* [TASK GOAL] Counting only lines below that contain the string "Collection", give the total as a single number.

Recorded data:
-------------------------

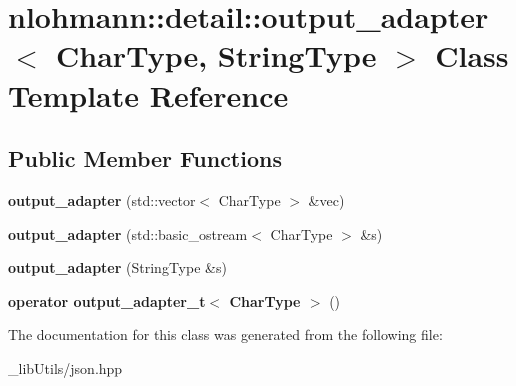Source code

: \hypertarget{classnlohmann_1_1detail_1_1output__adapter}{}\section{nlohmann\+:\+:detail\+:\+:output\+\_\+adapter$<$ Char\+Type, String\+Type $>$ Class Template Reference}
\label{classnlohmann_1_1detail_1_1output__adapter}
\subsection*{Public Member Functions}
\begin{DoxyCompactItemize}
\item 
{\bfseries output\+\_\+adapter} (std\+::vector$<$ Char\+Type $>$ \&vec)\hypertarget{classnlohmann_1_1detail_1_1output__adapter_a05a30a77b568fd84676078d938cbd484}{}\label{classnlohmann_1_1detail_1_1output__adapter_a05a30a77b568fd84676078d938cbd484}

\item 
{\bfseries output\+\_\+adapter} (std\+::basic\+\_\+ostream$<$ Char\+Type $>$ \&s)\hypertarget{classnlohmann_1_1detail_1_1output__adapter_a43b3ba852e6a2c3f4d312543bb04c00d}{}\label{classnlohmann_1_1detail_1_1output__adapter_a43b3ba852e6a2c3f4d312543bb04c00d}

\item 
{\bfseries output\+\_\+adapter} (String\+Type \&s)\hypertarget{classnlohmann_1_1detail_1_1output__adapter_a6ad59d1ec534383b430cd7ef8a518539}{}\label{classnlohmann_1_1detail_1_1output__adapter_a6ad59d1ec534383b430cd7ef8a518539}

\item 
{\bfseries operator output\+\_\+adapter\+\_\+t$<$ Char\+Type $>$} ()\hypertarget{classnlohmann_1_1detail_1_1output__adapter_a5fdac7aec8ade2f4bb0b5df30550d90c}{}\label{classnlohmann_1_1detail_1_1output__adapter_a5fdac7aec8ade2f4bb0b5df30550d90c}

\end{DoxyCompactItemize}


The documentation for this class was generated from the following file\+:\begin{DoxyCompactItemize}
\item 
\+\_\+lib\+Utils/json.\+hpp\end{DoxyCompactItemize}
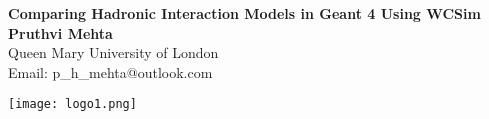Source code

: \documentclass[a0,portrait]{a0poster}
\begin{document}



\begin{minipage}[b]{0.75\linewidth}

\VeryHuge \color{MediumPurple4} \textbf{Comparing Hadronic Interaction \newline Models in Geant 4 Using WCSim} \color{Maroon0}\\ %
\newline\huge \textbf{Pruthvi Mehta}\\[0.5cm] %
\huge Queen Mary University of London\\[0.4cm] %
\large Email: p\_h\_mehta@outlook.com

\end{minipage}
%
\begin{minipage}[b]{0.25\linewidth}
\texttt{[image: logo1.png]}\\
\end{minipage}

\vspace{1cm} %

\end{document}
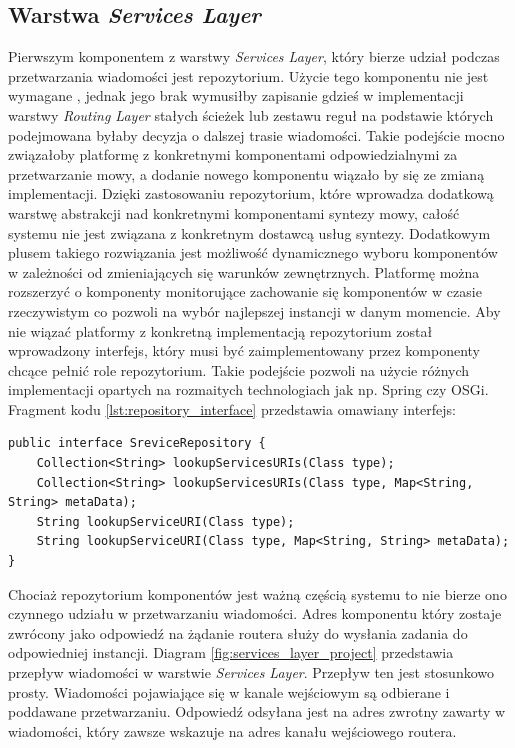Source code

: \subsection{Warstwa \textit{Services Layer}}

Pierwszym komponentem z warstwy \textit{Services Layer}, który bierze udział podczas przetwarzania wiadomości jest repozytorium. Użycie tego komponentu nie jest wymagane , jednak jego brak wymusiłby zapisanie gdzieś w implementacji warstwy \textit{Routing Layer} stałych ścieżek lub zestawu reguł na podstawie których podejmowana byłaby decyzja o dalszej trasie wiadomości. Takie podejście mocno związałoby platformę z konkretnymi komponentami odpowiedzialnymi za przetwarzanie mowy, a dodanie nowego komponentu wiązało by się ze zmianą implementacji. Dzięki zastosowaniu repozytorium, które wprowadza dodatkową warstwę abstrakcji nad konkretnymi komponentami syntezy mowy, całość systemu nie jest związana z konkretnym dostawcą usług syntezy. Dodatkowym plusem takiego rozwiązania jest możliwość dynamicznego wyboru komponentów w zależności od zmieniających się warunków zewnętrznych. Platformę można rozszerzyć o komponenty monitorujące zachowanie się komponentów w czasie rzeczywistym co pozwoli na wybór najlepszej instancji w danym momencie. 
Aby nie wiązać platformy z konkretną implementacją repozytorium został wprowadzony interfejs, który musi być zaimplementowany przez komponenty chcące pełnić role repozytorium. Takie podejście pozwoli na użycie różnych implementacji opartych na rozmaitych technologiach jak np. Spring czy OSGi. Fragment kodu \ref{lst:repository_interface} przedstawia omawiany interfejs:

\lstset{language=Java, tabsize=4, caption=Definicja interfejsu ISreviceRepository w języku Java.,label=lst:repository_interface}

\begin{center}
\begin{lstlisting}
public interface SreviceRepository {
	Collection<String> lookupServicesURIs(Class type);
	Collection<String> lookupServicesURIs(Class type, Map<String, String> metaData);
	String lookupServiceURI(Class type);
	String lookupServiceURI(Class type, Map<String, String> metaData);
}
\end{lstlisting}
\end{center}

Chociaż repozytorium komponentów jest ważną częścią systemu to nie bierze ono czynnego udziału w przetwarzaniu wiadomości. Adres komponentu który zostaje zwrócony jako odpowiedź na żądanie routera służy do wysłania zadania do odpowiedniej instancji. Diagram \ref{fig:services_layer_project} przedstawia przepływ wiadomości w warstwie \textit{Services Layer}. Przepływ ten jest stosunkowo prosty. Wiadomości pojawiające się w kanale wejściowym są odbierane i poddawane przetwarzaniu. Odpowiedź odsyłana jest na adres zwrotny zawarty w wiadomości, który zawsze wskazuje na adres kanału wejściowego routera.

-------------------------

* [TASK RESPONSE] 2